WORK REQUIRED. Omit all pictures. Reproduce exactly the lines from the first line of the records below through the line with "Participates in contract".
*** Opening THE INPUT ***
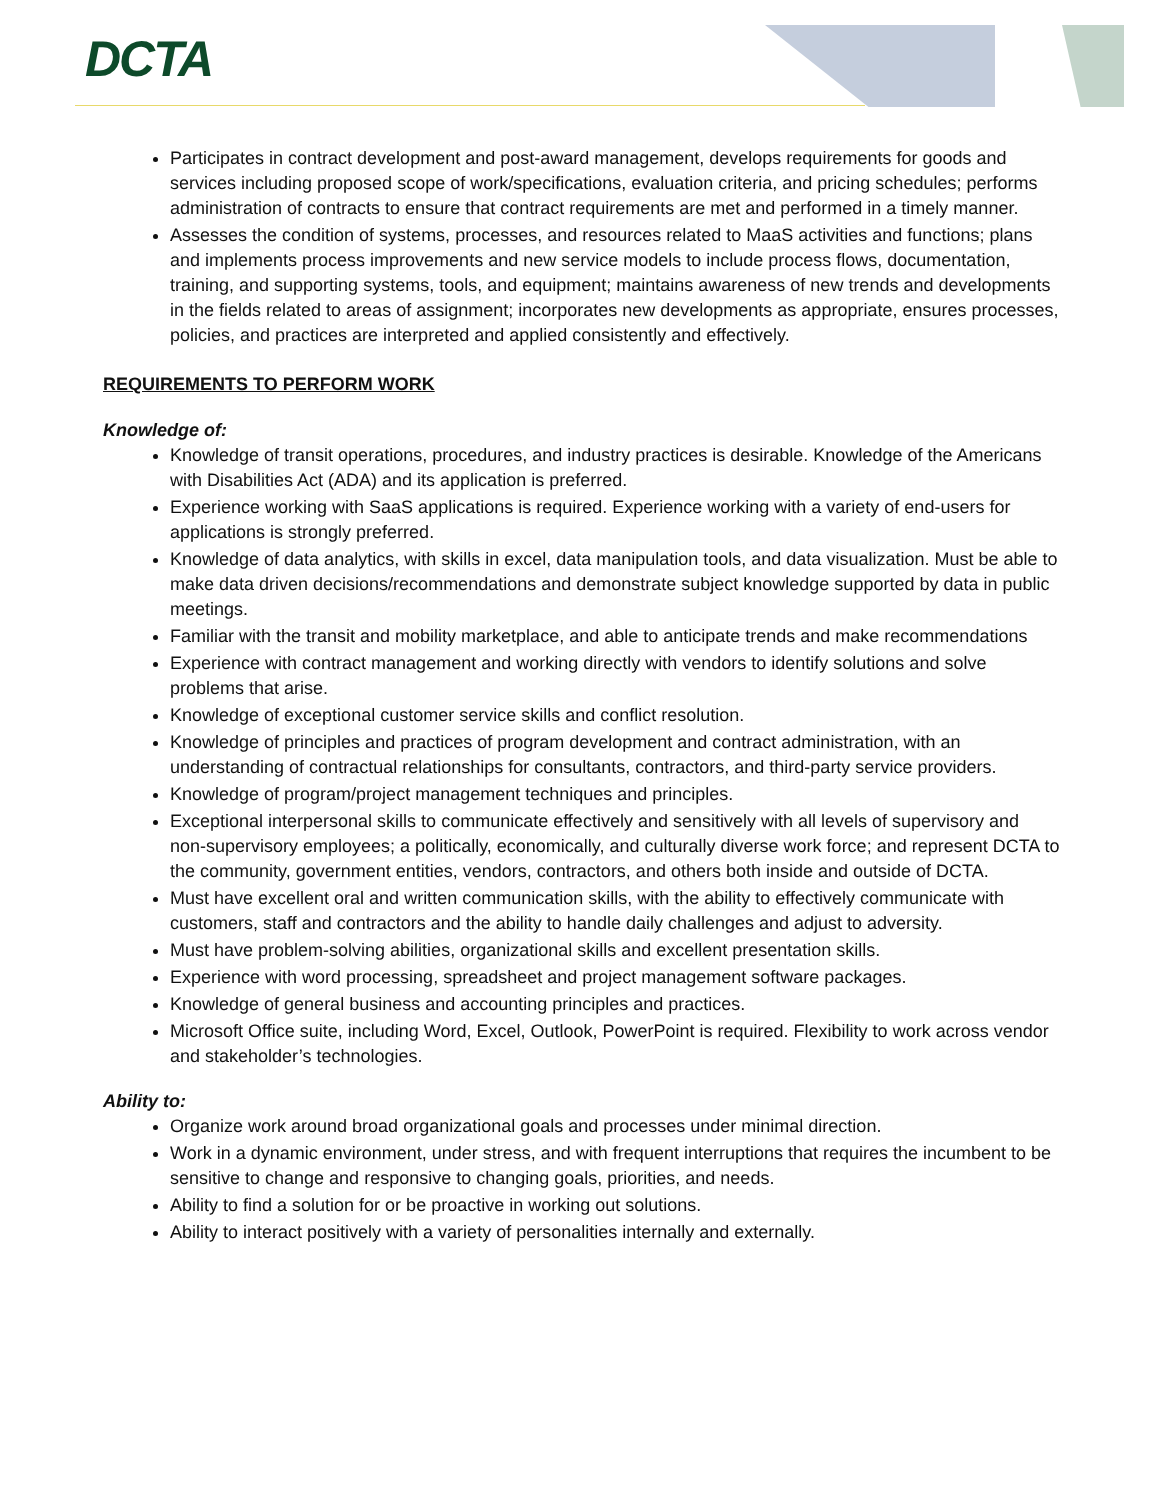DCTA
Participates in contract development and post-award management, develops requirements for goods and services including proposed scope of work/specifications, evaluation criteria, and pricing schedules; performs administration of contracts to ensure that contract requirements are met and performed in a timely manner.
Assesses the condition of systems, processes, and resources related to MaaS activities and functions; plans and implements process improvements and new service models to include process flows, documentation, training, and supporting systems, tools, and equipment; maintains awareness of new trends and developments in the fields related to areas of assignment; incorporates new developments as appropriate, ensures processes, policies, and practices are interpreted and applied consistently and effectively.
REQUIREMENTS TO PERFORM WORK
Knowledge of:
Knowledge of transit operations, procedures, and industry practices is desirable. Knowledge of the Americans with Disabilities Act (ADA) and its application is preferred.
Experience working with SaaS applications is required. Experience working with a variety of end-users for applications is strongly preferred.
Knowledge of data analytics, with skills in excel, data manipulation tools, and data visualization. Must be able to make data driven decisions/recommendations and demonstrate subject knowledge supported by data in public meetings.
Familiar with the transit and mobility marketplace, and able to anticipate trends and make recommendations
Experience with contract management and working directly with vendors to identify solutions and solve problems that arise.
Knowledge of exceptional customer service skills and conflict resolution.
Knowledge of principles and practices of program development and contract administration, with an understanding of contractual relationships for consultants, contractors, and third-party service providers.
Knowledge of program/project management techniques and principles.
Exceptional interpersonal skills to communicate effectively and sensitively with all levels of supervisory and non-supervisory employees; a politically, economically, and culturally diverse work force; and represent DCTA to the community, government entities, vendors, contractors, and others both inside and outside of DCTA.
Must have excellent oral and written communication skills, with the ability to effectively communicate with customers, staff and contractors and the ability to handle daily challenges and adjust to adversity.
Must have problem-solving abilities, organizational skills and excellent presentation skills.
Experience with word processing, spreadsheet and project management software packages.
Knowledge of general business and accounting principles and practices.
Microsoft Office suite, including Word, Excel, Outlook, PowerPoint is required. Flexibility to work across vendor and stakeholder’s technologies.
Ability to:
Organize work around broad organizational goals and processes under minimal direction.
Work in a dynamic environment, under stress, and with frequent interruptions that requires the incumbent to be sensitive to change and responsive to changing goals, priorities, and needs.
Ability to find a solution for or be proactive in working out solutions.
Ability to interact positively with a variety of personalities internally and externally.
*** Closing THE INPUT ***
ANSWER FOR THIS EXERCISE.
DCTA
Participates in contract development and post-award management, develops requirements for goods and services including proposed scope of work/specifications, evaluation criteria, and pricing schedules; performs administration of contracts to ensure that contract requirements are met and performed in a timely manner.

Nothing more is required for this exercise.